The actions of the German government in and around the climate negotiations also raise big question marks. What does it mean when Chancellor Olaf Scholz publicly advocates for the release of Alaa Abd El-Fattah or when State Secretary Jennifer Morgan sits at an event together with his sister Sanaa Seif — while it’s business-as-usual with the Egyptian government?

For example, shortly before COP27, Germany finalized two memoranda with Egypt on promoting green hydrogen projects and a new cooperative agreement on fossil liquefied gas. During the COP, Deutsche Bahn was able to secure a deal worth single-digit billions as Egypt’s rail network operator. Germany deservedly fell short of polishing its image as a climate saviour. Its massive global purchases of gas and prolongation of coal-fired power, even if only for a short time, were not lost on the attendees.

At the COP, Germany emphasized its financial contributions to the G7’s Global Shield against Climate Risks initiative, but its commitment in this area can also be viewed critically. Rather than relying on voluntary payments for insurance solutions, which are controversial anyway, Germany, if it is serious about climate justice, should instead advocate for more binding payments to the planned UN fund for climate loss and damage.

This year’s climate conference was overshadowed by global crises. The cracks in the multilateral structure became clearly visible in the negotiations on the 1.5-degree target and the question of who has to contribute what.
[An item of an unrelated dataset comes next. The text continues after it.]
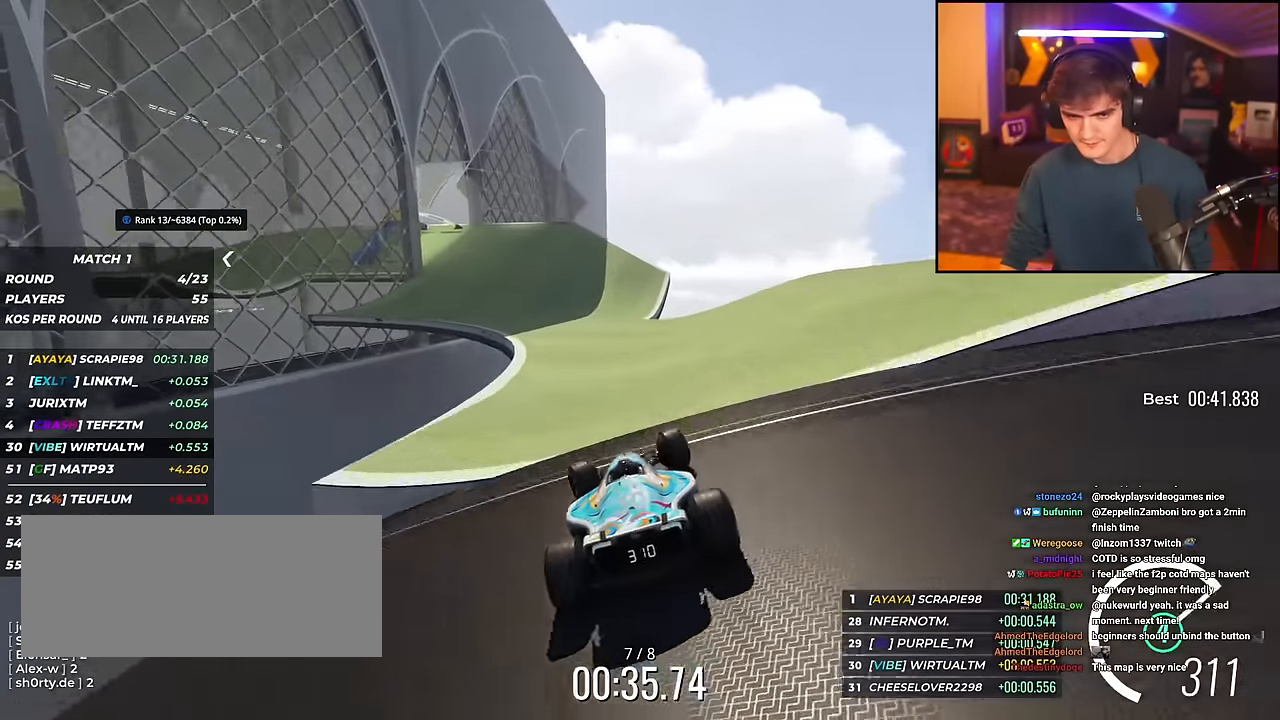
{"keys": ["left", "up"], "events": [[16, "left", "down"], [400, "left", "up"], [500, "left", "down"]]}
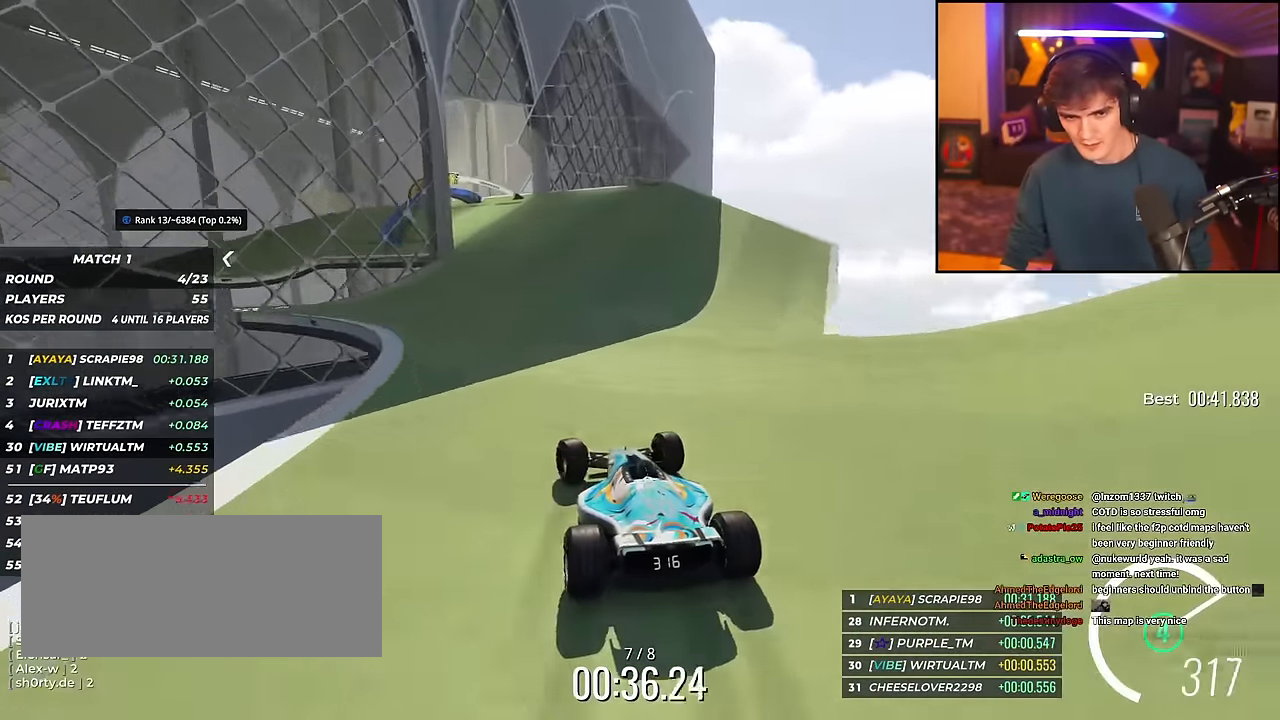
{"keys": ["left", "up"], "events": []}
Even if a loss and damage fund is successfully established, it will remain only a compromise with a bitter aftertaste due to the vagueness of its design as well as the failure to decide on promptly phasing out fossil fuels.

In addition to the fundamental criticism of world climate conferences, which do not produce the transformative decisions necessary to save the climate, the Egyptian security apparatus’s surveillance of participants this year went beyond the limit of what is acceptable, particularly with regard to civil society. Especially in light of the upcoming COP in the United Arab Emirates, a country with an equally devastating human rights situation, and in view of the expectation that a joint civil society mobilization with local actors will once again be made difficult, the overall process of the COPs must be fundamentally questioned, now more than ever.